[Saved entries]

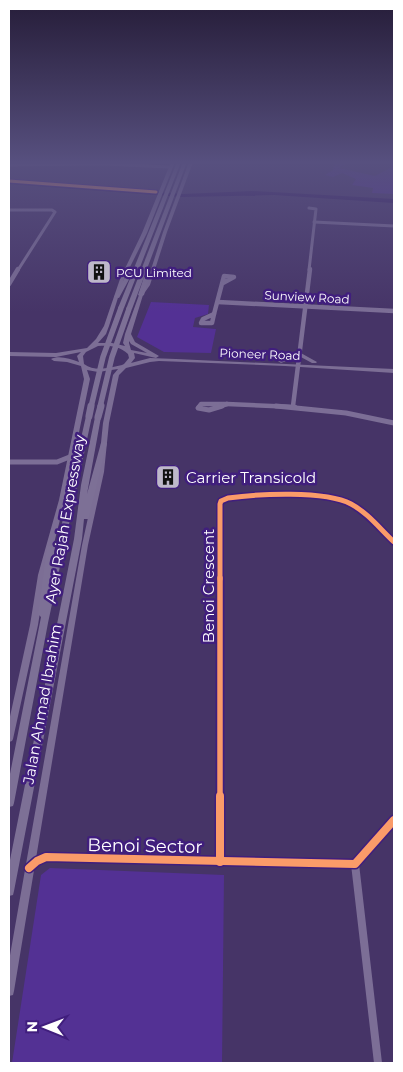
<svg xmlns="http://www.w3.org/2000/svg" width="403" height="1072" viewBox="0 0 403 1072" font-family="Montserrat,sans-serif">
	<rect width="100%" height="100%" fill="#463467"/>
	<g fill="#533194">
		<path d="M 335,162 L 348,162 L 339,168 L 375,176 L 392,167 L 390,162 L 394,162 L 394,194 L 372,193 L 373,188 L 352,185 L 356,179 L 342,173 L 333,177 L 325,175 L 333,170 Z"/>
		<path d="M 151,302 L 209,305 L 208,314 L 195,318 L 193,327 L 216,329 L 211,353 L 164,352 L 137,337 Z"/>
		<path d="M 50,868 L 224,875 L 222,1063 L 12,1063 L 41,875 Z"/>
	</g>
	<path fill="#30175d" d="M 9,182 L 183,194 L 253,191 L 394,199 L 394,203 L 274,195 L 182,197 L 9,184 Z"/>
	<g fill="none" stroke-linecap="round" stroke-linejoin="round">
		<g stroke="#7c6e96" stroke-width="3">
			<path d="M 9,165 L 104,164 L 170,167"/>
			<path d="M 309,208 L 316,209 L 309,270"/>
			<path d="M 9,210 L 52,210 L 55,212 L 18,270"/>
			<path d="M 314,222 L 394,226"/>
		</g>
		<g stroke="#7c6e96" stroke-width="4.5">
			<path d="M 9,284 L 18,269"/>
			<path d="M 218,302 L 394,311"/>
			<path d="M 214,314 L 212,323 L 201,323 L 203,319 Z"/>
			<path d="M 214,314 L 224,276 L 234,277 L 223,283"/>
			<path d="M 227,404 L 295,407"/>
			<path d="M 293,406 L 310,269"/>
			<path d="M 199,407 L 201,404 L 227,404"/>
			<path d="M 218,407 L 227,404"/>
		</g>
		<g stroke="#7c6e96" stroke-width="5">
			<path d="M 200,406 L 198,408 L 209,410 L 222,406"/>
			<path d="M 276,406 L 346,413 L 394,423"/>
			<path d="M 9,462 L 57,462 L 72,456"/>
			<path d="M 220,579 L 220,504 L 221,501 L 228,498 C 257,494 325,490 351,504 C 368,513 380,529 394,542"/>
		</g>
		<path stroke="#7c6e96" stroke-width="7" d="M 220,578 L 220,797"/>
		<g stroke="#7c6e96" stroke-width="8">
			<path d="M 220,796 L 220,862"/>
			<path d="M 355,864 L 378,1063"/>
			<path d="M 30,866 L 46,857 L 355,864 L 394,820"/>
		</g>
		<g fill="#7c6e95" fill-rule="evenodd">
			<path d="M 171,162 L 175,162 L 147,233 L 124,279 L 109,326 L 106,334 L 98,343 L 112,343 L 125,346 L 123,343 L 125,334 L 139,295 L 146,285 L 163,232 L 189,162 L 193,162 L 167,232 L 150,285 L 143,295 L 131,334 L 135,342 L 159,356 L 156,358 L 134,353 L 135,358 L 131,363 L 150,358 L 176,359 L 372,368 L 394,369 L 394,373 L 285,366 L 159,361 L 150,362 L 126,368 L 119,375 L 109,423 L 104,472 L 88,545 L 14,991 L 13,995 L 9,996 L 9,961 L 82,545 L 98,472 L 103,423 L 113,375 L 118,369 L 98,372 L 87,370 L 90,379 L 65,500 L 46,575 L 38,625 L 13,739 L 12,741 L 9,742 L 9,721 L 30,625 L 38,575 L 59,500 L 84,379 L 81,366 L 67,362 L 54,361 L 51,359 C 59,355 70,359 79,362 L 77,356 L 81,352 L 56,357 L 9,356 L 9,352 L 56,353 L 87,348 L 96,339 L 104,326 L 120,279 L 142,233 ZM 129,341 L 131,344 L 147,353 L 131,350 L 129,343 ZM 98,346 C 110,345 119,346 128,354 L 129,358 L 124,364 L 122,365 C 109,368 95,372 84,364 L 83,356 L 86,352 Z"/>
			<path d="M 299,352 L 317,362 L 316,363 L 312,363 L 299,356 L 281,363 L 278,361 Z"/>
		</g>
		<g fill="#7d7096" fill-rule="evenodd">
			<path d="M 177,162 L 181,162 L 124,308 L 119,309 L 118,308 L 132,274 L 119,298 L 114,297 L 128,272 L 132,273 Z"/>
			<path d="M 183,162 L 187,162 L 132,309 L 127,310 L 126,309 Z"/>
			<path d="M 191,162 L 193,163 L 186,178 L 183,179 L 189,163 Z"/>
			<path d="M 144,277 L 149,278 L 144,295 L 141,297 L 138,295 Z"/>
			<path d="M 89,414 L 92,416 L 48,623 L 14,803 L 13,806 L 9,807 L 9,779 L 41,617 L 38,614 L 47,547 L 51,545 L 55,547 L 52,568 L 86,416 Z"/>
			<path d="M 98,415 L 101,417 L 87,494 L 101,443 L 104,441 L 107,443 L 89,517 L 88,519 L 84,519 L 82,539 L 14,891 L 13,895 L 9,896 L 9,865 L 74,539 L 81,485 L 95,417 Z"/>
		</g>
		<g stroke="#7d7096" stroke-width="5.5">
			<path d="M 91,407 L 103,357 L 121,308"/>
			<path d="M 100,407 L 112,357 L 129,309"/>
		</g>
		<g stroke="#7d7096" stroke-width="7">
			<path d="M 89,416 L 91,406"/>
			<path d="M 98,417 L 101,406"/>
		</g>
		<defs>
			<path id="cycleway-far3" d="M 9,181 L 156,192"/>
			<path id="cycleway-far2" d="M 220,579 L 220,504 L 221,501 L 228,498 C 257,494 325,490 351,504 C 368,513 380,529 394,542"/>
			<path id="cycleway-far1" d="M 220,578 L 220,797"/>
			<g id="cycleway">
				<path d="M 220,796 L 220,862"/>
				<path d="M 29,868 L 37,861 L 46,857 L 355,864 L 394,820"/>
			</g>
		</defs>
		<use href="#cycleway-far3" stroke="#401e7d" stroke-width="5"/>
		<use href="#cycleway-far2" stroke="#401e7d" stroke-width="8"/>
		<use href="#cycleway-far1" stroke="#401e7d" stroke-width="9"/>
		<use href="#cycleway" stroke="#401e7d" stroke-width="11"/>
		<use href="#cycleway-far3" stroke="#fa9b69" stroke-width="3"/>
		<use href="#cycleway-far2" stroke="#fa9b69" stroke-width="5"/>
		<use href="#cycleway-far1" stroke="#fa9b69" stroke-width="5.5"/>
		<use href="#cycleway" stroke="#fa9b69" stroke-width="8"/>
	</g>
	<linearGradient id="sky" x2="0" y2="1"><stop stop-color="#261d39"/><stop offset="0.52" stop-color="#57507f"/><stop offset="1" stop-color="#57507f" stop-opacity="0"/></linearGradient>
	<rect width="403" height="312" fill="url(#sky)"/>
	<defs>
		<symbol id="building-square" viewBox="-11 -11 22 22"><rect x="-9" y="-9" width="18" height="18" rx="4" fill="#beb8ca" stroke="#401e7d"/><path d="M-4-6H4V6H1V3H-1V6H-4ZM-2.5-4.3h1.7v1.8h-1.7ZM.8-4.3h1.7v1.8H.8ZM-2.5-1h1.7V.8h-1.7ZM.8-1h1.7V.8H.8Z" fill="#111"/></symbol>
	</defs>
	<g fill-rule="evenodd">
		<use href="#building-square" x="85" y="258" width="28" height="28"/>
		<use href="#building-square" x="154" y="463" width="28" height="28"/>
	</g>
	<g text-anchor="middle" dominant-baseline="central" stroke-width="5" stroke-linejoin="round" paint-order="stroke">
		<g font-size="12" fill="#fff" stroke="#401e7d" text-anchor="start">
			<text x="116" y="272">PCU Limited</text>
		</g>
		<g font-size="12" fill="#fff" stroke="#401e7d">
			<text transform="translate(307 297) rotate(3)">Sunview Road</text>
			<text transform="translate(260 354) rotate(2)">Pioneer Road</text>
		</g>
		<g font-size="15" fill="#fff" stroke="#401e7d" text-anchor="start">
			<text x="186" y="477">Carrier Transicold</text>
		</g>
		<g font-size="15" fill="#fff" stroke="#401e7d">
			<text transform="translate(65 519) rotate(-80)">Ayer Rajah Expressway</text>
			<text transform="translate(208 586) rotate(-90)">Benoi Crescent</text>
			<text transform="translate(42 704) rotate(-80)">Jalan Ahmad Ibrahim</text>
		</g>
		<g font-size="18" fill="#fff" stroke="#401e7d">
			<text transform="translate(145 846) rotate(1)">Benoi Sector</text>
		</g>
	</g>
	<rect width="403" height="1072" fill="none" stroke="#ffffff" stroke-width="20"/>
	<g transform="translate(45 1027) rotate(271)" stroke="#401e7d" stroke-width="4" paint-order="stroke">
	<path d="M0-4L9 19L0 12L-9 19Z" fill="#ffffff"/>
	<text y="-8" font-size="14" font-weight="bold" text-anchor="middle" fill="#ffffff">N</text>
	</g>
</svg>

WORK ITEM: List each line of the records that holds the string "middle".

ANSWER BELOW:
	<g text-anchor="middle" dominant-baseline="central" stroke-width="5" stroke-linejoin="round" paint-order="stroke">
	<text y="-8" font-size="14" font-weight="bold" text-anchor="middle" fill="#ffffff">N</text>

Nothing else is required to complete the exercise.